Clark talks Federal Reserve’s third round of quantitative easing


The Federal Reserve has moved to keep interest rates artificially low through 2015 in an effort to bolster economic growth and raise employment numbers.

As one of the world’s big central banks, the Federal Reserve has a unique twofold mission. It is charged with both keeping inflation low and stimulating employment. Most central banks only have the first job, not the second one.

Because inflation is not an issue right now, all of the Fed’s efforts are focused on the employment picture. Currently, the official unemployment number is 8.1, while the more comprehensive metric I pay attention to, U6, is around 15.

Keeping interest rates low effectively eviscerates savers and those on fixed incomes living on savings.

On the employment front, the Fed has released projections about what employment will look like in the future. By next year, they expect unemployment to go down to between 7.6. and 7.9. Then in 2014, they’re projecting unemployment of between 6.7 and 7.3. Finally by 2015, their projections suggest it will be between 6 and 6.8.

So you get the idea; it’s a slow trend line in being able to get everybody back to work who wants to work.

How will the Fed achieve this? By pumping  $85 billion a month into the economy through the purchase of bonds, which will drive down interest rates. That level of money they’re prepared to throw into the economy will be more than double what they’ve been doing so far.

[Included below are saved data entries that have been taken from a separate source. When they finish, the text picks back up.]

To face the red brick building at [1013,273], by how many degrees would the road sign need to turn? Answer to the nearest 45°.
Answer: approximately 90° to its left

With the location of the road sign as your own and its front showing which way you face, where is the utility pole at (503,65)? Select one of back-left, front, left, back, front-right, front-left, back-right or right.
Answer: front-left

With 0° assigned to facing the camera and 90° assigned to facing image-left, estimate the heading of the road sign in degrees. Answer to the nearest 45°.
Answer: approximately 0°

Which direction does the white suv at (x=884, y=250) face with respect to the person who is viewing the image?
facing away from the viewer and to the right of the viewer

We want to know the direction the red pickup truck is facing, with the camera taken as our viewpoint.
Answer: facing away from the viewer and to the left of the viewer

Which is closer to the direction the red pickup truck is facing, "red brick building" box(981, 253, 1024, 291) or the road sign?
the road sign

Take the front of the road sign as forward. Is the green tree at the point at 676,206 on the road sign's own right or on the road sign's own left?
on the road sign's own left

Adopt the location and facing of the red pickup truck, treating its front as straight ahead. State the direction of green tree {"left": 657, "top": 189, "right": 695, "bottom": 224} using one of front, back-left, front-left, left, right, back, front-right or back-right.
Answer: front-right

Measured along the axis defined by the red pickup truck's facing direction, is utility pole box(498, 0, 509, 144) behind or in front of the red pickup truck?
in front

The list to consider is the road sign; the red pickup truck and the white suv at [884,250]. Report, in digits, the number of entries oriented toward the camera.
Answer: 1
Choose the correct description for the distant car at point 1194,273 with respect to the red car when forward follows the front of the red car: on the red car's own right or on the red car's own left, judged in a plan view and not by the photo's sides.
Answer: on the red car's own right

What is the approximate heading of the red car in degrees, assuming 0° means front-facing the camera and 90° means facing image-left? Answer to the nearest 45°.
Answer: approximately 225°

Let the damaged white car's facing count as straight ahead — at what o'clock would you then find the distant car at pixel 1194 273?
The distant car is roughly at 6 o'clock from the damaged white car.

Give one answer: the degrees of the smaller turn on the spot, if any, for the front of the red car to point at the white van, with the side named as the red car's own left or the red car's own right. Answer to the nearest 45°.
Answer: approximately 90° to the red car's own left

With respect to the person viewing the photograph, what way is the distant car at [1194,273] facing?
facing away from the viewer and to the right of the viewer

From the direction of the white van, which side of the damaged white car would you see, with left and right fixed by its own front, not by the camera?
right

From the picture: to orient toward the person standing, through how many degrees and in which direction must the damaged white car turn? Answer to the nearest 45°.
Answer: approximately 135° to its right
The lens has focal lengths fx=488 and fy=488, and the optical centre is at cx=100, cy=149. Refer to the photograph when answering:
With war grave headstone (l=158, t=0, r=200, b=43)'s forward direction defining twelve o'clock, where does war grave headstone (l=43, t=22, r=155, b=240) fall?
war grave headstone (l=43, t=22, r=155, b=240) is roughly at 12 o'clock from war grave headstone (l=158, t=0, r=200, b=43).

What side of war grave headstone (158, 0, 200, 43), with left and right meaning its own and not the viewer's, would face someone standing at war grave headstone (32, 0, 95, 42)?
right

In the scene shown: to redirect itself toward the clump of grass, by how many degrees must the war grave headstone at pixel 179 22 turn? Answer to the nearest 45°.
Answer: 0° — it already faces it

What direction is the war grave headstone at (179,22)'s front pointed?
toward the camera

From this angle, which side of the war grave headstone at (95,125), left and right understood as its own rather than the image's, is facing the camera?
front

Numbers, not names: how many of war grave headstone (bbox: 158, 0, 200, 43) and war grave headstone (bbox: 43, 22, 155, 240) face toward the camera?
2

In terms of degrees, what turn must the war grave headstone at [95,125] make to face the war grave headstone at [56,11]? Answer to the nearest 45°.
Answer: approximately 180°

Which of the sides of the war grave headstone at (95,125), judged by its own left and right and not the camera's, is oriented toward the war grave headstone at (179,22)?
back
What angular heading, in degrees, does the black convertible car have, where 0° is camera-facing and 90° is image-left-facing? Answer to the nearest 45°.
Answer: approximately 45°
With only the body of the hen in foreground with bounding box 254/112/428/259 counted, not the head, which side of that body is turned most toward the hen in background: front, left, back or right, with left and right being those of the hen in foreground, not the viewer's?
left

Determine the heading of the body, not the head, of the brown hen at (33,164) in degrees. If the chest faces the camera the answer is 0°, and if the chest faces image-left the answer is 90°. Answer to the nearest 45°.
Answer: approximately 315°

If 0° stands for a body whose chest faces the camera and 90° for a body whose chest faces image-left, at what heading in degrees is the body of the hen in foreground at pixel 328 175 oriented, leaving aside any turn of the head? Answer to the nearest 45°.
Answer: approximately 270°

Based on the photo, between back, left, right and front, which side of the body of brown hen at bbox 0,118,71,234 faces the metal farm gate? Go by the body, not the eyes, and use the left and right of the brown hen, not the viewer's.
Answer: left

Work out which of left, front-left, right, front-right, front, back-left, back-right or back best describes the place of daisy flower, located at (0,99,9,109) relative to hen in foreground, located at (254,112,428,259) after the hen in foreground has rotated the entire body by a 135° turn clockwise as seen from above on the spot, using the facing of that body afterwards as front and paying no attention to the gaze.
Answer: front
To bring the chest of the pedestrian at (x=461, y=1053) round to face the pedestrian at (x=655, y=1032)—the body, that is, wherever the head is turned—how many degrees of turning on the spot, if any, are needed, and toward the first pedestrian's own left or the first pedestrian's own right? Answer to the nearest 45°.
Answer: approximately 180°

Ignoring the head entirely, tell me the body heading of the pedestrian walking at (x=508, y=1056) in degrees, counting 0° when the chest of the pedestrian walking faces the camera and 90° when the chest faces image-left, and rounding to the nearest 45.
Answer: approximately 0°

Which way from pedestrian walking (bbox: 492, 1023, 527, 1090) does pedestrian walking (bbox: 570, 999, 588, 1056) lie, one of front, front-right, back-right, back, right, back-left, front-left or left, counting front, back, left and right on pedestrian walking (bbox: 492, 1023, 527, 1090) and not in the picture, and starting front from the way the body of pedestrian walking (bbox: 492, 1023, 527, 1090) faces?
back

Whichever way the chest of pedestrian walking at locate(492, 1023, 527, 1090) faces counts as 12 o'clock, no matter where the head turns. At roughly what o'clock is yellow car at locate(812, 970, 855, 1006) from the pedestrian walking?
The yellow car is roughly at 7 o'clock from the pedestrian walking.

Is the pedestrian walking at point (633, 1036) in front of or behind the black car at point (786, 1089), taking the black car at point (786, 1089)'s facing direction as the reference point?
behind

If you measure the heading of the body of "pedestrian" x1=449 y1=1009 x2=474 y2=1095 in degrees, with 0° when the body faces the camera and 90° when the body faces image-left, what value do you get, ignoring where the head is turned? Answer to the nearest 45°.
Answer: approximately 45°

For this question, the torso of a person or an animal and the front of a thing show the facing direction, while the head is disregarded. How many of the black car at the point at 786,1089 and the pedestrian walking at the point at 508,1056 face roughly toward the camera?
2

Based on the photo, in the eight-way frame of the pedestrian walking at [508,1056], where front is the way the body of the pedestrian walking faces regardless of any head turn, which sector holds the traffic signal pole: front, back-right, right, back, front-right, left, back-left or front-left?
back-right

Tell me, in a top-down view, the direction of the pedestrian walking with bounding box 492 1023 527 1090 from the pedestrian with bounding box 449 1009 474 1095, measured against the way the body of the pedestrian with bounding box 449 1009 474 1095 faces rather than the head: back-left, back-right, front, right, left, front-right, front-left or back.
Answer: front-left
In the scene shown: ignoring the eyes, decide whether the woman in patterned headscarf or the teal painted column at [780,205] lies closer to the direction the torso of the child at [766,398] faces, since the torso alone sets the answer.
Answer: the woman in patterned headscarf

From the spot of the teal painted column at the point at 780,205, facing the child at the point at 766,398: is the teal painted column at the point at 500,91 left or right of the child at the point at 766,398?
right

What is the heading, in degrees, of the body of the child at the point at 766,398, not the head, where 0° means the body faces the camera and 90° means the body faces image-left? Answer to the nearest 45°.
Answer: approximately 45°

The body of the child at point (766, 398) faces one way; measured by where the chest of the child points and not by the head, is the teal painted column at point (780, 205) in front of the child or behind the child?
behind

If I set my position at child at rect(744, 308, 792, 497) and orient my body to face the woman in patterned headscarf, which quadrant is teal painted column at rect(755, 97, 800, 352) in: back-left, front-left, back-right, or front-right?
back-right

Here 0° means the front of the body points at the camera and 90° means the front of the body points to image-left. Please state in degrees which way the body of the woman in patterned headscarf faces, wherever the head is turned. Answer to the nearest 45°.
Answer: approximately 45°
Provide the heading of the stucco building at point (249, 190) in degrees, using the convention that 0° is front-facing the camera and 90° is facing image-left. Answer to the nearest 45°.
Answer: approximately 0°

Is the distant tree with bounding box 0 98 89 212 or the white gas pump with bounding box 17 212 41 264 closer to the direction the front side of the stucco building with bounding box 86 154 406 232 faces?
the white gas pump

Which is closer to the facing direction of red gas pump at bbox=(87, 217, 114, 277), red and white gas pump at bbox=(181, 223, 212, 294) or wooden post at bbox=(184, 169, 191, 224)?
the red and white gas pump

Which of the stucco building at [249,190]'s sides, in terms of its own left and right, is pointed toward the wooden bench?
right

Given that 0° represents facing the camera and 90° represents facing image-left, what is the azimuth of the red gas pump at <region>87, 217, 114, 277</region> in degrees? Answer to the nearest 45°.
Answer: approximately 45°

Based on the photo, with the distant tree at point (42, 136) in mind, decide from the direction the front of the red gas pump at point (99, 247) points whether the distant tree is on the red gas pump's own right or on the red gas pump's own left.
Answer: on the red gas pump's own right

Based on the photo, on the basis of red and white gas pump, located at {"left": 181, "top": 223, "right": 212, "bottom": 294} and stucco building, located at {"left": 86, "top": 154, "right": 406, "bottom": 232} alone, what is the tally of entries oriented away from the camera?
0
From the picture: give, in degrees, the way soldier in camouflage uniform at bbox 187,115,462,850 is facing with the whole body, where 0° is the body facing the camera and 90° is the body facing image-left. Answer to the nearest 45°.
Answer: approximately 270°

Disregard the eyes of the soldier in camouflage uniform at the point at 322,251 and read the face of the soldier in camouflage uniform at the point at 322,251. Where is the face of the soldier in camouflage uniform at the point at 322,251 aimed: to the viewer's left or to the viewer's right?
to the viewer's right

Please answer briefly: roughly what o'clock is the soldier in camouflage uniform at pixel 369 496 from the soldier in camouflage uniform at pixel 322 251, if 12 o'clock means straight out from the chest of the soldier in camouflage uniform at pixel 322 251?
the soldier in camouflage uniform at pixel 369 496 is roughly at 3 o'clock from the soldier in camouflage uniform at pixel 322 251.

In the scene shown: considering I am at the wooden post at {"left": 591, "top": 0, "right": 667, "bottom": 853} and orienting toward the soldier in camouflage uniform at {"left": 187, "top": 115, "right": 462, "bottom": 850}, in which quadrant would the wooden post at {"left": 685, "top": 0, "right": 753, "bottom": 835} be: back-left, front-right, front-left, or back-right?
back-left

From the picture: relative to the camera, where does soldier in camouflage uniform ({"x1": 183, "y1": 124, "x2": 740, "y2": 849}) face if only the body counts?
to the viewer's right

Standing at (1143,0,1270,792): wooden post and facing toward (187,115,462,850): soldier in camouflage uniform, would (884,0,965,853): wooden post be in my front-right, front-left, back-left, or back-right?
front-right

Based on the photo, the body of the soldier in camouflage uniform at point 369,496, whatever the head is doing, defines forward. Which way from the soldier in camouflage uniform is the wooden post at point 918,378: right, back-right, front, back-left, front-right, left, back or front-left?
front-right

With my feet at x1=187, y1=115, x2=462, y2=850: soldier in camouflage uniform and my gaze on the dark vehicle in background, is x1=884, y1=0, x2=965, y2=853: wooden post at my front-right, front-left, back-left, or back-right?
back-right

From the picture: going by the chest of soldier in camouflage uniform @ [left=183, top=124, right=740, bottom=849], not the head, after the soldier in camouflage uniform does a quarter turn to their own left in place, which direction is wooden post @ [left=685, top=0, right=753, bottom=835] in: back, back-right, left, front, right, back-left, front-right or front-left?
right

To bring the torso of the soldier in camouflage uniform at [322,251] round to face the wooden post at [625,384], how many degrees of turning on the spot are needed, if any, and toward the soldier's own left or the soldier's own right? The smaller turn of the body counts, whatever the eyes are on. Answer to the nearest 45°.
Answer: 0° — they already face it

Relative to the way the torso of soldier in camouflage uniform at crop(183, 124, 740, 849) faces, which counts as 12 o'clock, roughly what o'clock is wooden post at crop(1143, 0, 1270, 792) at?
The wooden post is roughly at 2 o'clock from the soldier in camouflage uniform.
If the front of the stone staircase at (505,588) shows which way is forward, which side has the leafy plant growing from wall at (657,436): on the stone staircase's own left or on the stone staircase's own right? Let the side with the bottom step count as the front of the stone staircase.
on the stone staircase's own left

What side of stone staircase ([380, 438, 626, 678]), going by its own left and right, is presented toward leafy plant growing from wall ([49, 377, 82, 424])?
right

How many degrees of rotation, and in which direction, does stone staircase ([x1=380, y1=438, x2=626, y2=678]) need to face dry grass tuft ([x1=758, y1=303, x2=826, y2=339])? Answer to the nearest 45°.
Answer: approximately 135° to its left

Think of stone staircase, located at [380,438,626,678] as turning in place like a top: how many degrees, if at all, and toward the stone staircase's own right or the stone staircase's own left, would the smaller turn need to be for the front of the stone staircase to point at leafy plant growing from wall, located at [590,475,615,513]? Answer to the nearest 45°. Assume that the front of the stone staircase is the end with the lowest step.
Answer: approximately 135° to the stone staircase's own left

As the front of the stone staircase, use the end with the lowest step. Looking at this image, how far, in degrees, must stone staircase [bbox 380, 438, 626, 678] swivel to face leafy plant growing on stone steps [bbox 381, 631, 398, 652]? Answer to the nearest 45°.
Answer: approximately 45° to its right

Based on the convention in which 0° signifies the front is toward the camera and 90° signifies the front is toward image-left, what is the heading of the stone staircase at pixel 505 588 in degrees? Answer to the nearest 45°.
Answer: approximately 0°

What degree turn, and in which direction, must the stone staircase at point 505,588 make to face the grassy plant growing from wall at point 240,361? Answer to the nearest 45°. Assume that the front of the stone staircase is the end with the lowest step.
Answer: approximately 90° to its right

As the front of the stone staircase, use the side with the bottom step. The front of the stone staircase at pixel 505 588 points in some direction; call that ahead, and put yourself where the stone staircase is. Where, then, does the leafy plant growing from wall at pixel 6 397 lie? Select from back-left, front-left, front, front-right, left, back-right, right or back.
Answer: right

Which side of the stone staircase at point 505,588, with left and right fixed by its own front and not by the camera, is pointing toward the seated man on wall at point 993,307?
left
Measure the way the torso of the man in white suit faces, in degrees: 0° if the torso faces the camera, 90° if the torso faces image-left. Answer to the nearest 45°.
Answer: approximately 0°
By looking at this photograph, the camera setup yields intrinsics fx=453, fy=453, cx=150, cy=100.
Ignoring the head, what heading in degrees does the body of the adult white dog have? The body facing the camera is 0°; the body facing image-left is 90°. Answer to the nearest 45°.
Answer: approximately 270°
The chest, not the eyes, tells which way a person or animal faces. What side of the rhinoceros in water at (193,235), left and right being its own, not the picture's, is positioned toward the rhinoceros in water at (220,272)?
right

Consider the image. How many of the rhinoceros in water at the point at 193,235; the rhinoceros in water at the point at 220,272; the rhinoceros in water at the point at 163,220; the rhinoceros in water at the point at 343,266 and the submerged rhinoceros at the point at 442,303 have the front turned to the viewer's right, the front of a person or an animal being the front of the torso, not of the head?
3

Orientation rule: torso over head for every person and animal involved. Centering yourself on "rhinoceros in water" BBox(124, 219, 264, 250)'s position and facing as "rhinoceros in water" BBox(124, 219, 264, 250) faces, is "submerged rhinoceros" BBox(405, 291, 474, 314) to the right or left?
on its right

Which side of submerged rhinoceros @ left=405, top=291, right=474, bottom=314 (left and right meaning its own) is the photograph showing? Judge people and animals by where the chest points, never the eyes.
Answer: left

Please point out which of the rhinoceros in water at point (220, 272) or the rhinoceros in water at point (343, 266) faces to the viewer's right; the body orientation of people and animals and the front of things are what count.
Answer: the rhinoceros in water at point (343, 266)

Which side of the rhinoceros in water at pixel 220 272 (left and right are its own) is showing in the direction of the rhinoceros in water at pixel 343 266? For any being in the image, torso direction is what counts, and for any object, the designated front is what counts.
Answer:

While the Fed holds down interest rates for savers, the interest rates for borrowers are unbelievable. Car loans have interest rates starting in the 1s at credit unions. It is possible that mortgage interest rates could down even more as a result of the Fed’s latest announcement, though there’s not a lot of wiggle room.

The mortgage market is in a chokehold with the giant banks controlling most of the business. So if you do want to take advantage of possibly lower rates in the coming weeks look at mortgage brokers, credit unions, small local banks. Avoid the brand name giant banks like Wells Fargo.

The issues the Federal Reserve is dealing with will be core to the November election. Yet what the Fed did today will have no direct impact on the election less than 8 weeks away. Their moves will play out in the long term, not the short term.